A su vez, la hija se alimenta por una sonda. Nunca le vemos la cara, es un misterio, despierta la sensación de ser un sueño o una pesadilla en la mente de la protagonista.
En resumen, un auténtico calvario vive la mujer de If I Had Legs I’d Kick You, cuyo papel protagónico de Rose Byrne es el pico de su carrera y pudiera dar el batacazo en el Oscar, si vence a la favorita de la nominación, Jessie Buckley, por su unipersonal en Hamnet.
No por casualidad, las dos interpretan variantes sobre el mismo problema de la maternidad y la crianza, cuando los papás no están o sencillamente emiten órdenes a la distancia, a través de cartas o mensajes de voz, como si aquello surtiese un efecto mágico y compensara la ausencia.
Un tema sintomático en la realidad y en el cine, pues también se aborda de manera crítica en Dye, My Love.
¿Por qué tanta responsabilidad recae en ellas, cuáles son las consecuencias y las culpas?
¿Hay una salida sencilla para tales circunstancias y dilemas?
La película If I Had Legs I’d Kick You decepcionará a quienes buscan respuestas sencillas de manual de autoayuda, de gurús autoproclamadas de la salud y la paz mental, de la copiosa literatura de bolsillo destinada a calmar ansiedades colectivas con enseñanzas de superación de la adversidad, escritas desde el privilegio cursi.
El filme evade cualquier solución voluntarista a la mano, al plantearnos un cuadro de alta complejidad dramática, propia de la casa A24.
Tenía una sospecha acerca de la cinta.
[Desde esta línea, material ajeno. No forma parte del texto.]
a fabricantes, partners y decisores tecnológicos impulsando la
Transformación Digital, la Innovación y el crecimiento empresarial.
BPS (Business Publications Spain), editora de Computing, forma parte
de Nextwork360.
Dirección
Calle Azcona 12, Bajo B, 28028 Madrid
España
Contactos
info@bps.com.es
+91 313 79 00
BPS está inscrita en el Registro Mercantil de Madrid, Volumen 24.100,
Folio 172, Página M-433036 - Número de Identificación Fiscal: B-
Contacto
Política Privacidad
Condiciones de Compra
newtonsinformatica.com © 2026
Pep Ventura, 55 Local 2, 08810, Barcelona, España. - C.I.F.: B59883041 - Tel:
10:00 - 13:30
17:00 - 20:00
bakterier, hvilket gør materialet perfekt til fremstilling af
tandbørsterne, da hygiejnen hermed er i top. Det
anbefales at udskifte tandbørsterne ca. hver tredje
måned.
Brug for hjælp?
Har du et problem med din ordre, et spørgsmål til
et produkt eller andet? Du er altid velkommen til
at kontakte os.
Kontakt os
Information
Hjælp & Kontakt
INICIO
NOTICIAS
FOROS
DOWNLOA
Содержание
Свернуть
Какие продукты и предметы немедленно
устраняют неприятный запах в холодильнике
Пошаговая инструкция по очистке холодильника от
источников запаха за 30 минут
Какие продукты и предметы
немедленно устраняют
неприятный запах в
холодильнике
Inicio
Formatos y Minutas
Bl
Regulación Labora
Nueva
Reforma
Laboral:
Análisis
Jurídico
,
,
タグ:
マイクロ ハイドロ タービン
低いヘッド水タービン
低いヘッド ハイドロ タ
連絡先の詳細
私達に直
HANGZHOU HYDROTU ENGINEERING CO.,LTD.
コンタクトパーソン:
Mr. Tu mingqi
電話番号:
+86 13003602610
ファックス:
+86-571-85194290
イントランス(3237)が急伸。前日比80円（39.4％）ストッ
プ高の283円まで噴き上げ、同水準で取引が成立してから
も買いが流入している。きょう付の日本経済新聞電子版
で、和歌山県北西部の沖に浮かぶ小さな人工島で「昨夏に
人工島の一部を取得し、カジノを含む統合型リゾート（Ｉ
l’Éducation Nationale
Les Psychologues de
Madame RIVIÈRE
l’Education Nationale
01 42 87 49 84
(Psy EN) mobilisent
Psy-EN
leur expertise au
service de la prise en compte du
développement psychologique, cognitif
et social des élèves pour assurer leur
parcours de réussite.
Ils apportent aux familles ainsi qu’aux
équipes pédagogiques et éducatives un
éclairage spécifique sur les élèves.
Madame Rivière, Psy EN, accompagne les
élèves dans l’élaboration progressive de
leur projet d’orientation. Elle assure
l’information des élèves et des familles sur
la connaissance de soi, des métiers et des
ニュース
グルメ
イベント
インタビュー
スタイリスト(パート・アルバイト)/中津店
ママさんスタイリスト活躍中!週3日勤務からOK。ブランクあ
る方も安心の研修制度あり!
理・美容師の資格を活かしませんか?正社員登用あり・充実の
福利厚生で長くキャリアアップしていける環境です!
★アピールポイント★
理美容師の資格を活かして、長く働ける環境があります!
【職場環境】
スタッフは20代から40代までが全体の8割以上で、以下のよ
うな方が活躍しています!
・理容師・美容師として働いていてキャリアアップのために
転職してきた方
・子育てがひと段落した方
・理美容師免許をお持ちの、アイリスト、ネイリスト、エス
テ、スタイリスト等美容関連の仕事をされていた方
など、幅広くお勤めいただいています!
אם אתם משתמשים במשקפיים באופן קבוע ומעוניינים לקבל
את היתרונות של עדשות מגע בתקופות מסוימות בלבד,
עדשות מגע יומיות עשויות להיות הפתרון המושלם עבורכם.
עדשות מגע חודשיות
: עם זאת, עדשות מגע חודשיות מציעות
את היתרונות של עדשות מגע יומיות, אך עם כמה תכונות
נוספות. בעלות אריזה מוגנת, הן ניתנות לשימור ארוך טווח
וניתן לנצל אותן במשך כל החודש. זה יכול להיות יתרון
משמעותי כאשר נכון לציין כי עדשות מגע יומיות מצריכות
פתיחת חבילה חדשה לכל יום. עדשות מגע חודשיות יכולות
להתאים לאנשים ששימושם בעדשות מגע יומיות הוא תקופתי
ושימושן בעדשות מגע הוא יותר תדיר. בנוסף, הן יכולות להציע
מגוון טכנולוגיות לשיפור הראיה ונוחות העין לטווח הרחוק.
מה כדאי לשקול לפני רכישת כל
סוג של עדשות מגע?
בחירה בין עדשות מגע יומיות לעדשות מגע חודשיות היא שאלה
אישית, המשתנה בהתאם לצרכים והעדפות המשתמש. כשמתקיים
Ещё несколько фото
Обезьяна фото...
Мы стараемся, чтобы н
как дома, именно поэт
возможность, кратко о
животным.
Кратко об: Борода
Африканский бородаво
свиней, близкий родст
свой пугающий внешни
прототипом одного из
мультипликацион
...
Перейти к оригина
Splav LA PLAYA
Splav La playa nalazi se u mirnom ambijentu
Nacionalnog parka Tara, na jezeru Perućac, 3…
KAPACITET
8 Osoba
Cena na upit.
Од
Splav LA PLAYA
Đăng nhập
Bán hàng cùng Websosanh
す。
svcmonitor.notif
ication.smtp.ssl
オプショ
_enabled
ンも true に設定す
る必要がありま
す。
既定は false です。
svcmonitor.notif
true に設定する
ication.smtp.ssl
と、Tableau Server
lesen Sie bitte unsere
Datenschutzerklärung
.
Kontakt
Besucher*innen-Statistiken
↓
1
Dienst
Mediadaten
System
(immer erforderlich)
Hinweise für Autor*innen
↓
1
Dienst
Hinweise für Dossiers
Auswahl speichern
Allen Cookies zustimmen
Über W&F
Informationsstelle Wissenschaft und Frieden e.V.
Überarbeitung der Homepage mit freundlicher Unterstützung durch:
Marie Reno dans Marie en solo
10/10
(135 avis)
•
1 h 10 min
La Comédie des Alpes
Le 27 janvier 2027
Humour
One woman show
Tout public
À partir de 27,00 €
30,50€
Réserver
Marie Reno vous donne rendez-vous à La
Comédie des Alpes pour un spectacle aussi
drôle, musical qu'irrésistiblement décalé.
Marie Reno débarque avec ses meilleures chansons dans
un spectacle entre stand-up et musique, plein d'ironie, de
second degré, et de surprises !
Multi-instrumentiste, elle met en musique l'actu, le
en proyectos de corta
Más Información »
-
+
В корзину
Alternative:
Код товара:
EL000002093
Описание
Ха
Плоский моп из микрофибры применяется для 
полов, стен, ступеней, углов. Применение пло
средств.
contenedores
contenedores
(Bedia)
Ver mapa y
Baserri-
Pensaba que me encontraría con la típica moraleja ochentosa, al estilo Bill Murray, según el análisis de Tarantino. Desde su enfoque, las piezas del actor fallan en el final, como el caso de El día de la marmota, porque nos venden el humo del villano o el canalla redimido por el amor. Bill Murray no ha hecho otra cosa desde entonces y va bien. Pero es el arte de la ficción y de la consolación de la audiencia. No es la verdad con sus azares.
En tal sentido, If I Had Legs I’d Kick You propone un descenso a los infiernos, sin una aparente desembocadura en un final feliz forzado. Apenas una apariencia difusa de calma y reencuentro, tras una tortuosa experiencia.
Me recuerda al cine honesto del neorrealismo italiano, con las madres que tienen sueños y esperanzas para con sus hijas, pero que el contexto las pone en un sitio duro, con el propósito de sacudir al espectador.
De igual modo, evoca la misantropía de las comedias negras de Tod Sollondz e incluso de los hermanos Safdie en la actualidad.
La directora se llama Mary Bronstein y sorprendió en Sundance. Se reserva un papel secundario como una de las doctoras que trata a la protagonista con el desdén y la frialdad de un entorno que se ha deshumanizado.
Por último, la película tiene el acierto de revisar el trabajo de psicólogos y pacientes, en situaciones límite. Tampoco se ofrece un veredicto apaciguador.
La hija se alimenta por un tubo y permanece fuera de campo, acentuando la atmósfera de terror psicológico y de un extrañamiento, de una incomodidad fantástica y surreal.
La psicóloga busca desesperadamente el afecto, la comprensión, la empatía, pero ella tampoco parece estar sana para brindar lo que demanda. Su depresión se relaciona con el afuera y repercute en sus entrañas.
Una película enorme, sin duda, una de aquellas que el Oscar suele tapar, pero aquí recibe un reconocimiento a través de la postulación de la actriz.